Through a new phenomenon called photoshop; magazines, broadcasting, etc. are now able to make each person displayed in advertising contain the perfect proportions. When we flip through magazines, page after page, we find beautiful women, one after another, though each giving us another image of what our body is not. On BBC. com, Tulip Mazumdar wrote an article on the significance of photoshop on today’s society. When she asked a magazine editor to airbrush a photo of her, the results were astounding, “Every blemish vanished from my skin, as did the scar on my forehead.
She whitened my face, lengthened my neck. Changed the shape of my nose, widened my eyes, elongated my legs, sliced off parts of my arms and thighs and narrowed my hips. ” The unrecognizable version of herself that was produced left her feeling selfconscious and awkward. The author even states that the original picture, that she first thought was an attractive picture, suddenly looked tired and chubby compared to the edited version. The sensation of photoshopping, driven from the need for perfection, is greatly used in the model industry.

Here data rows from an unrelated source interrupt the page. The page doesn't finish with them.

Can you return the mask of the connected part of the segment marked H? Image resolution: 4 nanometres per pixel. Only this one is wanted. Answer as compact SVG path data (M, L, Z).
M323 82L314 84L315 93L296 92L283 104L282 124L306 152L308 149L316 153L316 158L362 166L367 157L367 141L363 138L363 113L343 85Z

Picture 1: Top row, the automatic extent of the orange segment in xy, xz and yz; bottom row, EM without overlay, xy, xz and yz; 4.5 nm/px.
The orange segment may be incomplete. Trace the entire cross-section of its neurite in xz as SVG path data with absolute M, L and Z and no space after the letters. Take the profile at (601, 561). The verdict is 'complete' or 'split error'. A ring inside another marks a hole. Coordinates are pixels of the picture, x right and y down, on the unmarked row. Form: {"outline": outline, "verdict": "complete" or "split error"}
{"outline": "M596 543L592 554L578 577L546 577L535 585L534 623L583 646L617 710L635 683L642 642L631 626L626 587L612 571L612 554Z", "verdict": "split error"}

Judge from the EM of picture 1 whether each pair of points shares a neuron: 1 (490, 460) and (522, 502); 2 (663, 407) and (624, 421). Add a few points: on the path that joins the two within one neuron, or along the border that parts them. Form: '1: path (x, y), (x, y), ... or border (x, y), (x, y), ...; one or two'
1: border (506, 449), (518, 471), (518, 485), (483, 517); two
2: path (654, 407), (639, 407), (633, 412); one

Georgina Wilkin, a former model who developed an eating disorder because of the pressures of the job, recognizes the phenomenon. I’ve had a few times where I’ve worked for a magazine and the magazine’s come out and I hardly even recognize myself. My legs have been skimmed off, my pores have been eliminated, my nose has been straightened. ” This ridiculous editing has even translated into the daily life of children and adults through social media. The article also discussed this and states “(Jemma, 14 years old) edits the ‘selfies’ that she puts on social media… She says,) ‘most of the pictures I put on Instagram or Facebook will be edited. I’ll lighten them, hide spots, things like that. ‘”

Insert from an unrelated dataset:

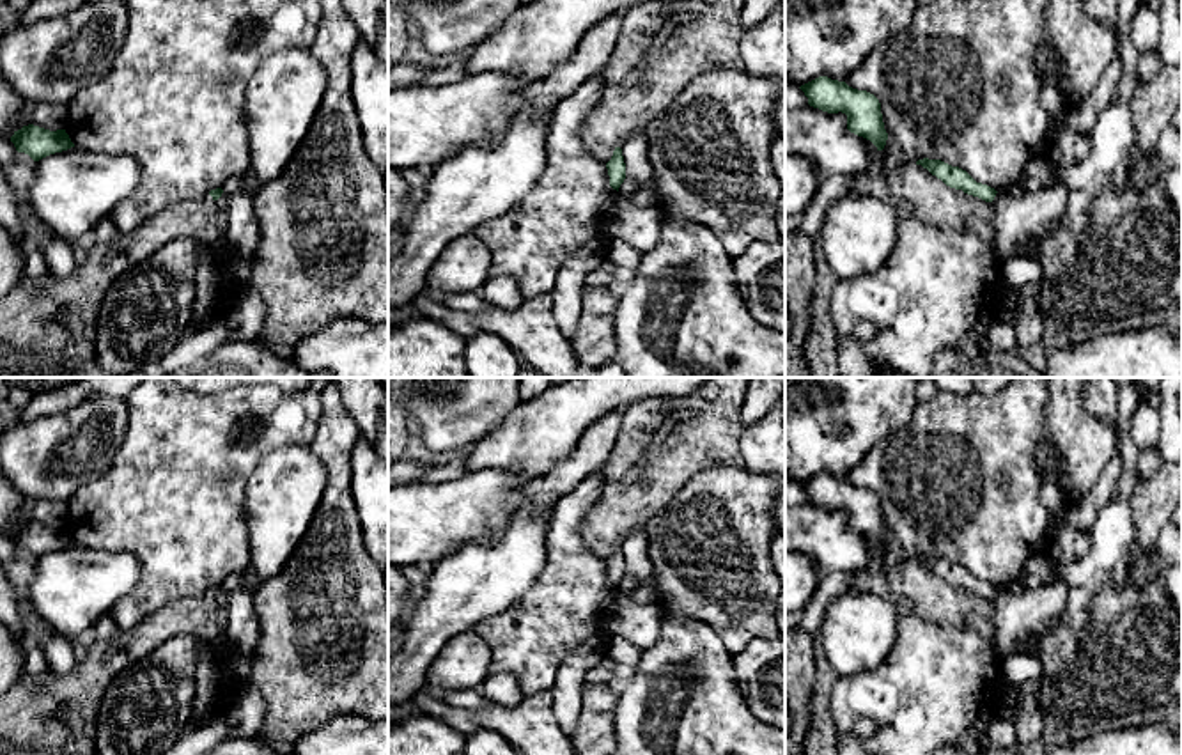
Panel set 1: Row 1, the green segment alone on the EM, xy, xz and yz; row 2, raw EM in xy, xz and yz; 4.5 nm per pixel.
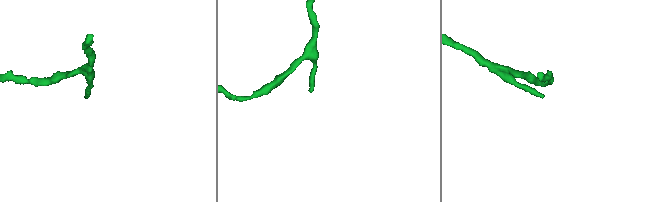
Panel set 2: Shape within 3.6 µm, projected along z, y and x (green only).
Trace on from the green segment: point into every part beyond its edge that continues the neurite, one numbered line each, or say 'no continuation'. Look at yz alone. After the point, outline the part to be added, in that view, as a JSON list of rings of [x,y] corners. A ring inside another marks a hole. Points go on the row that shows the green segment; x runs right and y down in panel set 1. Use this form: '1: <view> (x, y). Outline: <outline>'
no continuation

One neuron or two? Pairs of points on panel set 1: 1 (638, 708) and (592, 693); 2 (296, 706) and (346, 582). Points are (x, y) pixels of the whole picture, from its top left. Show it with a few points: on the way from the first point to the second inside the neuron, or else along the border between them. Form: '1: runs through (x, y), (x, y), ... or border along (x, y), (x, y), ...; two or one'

The idea of editing pictures in order to give people the right features is an idea that has sprung from humans seeking perfection. The only explanation for this need to alter what real people look like in order to make them more visually pleasing is that humans are continuously striving for perfection, and are desperate to do whatever they can in order to achieve it. Growing up as a teenager in the 21st century, we so often xperience parts growing up in which those before us never were able to. Whether the ability to use our cellphones wherever we choose, or even to google a fact whenever we have a wondering, it’s impossible to deny that the world has changed. So, I decided to interview not only some of my peers, who experience this pressure first hand, but my those who were able to know what it’s like to be a part of both generations. Almost immediately following the beginning of this piece, I decided to ask my peers a few questions on their view on society.
Though each time, I began with the same question: “What do you consider to be an ideal body type? ” I was aware this was a broad question, and I was ready for many different answers. Though the part that intrigued me was that I asked 20 different girls this question, and each different answer included the word “skinny”. In the United States, the average 16-year-old girl is approximately 5 feet 3 inches tall, weights about 138 pounds and has around a 31-inch waist, according to a 2012 report from the Centers for Disease Control and Prevention.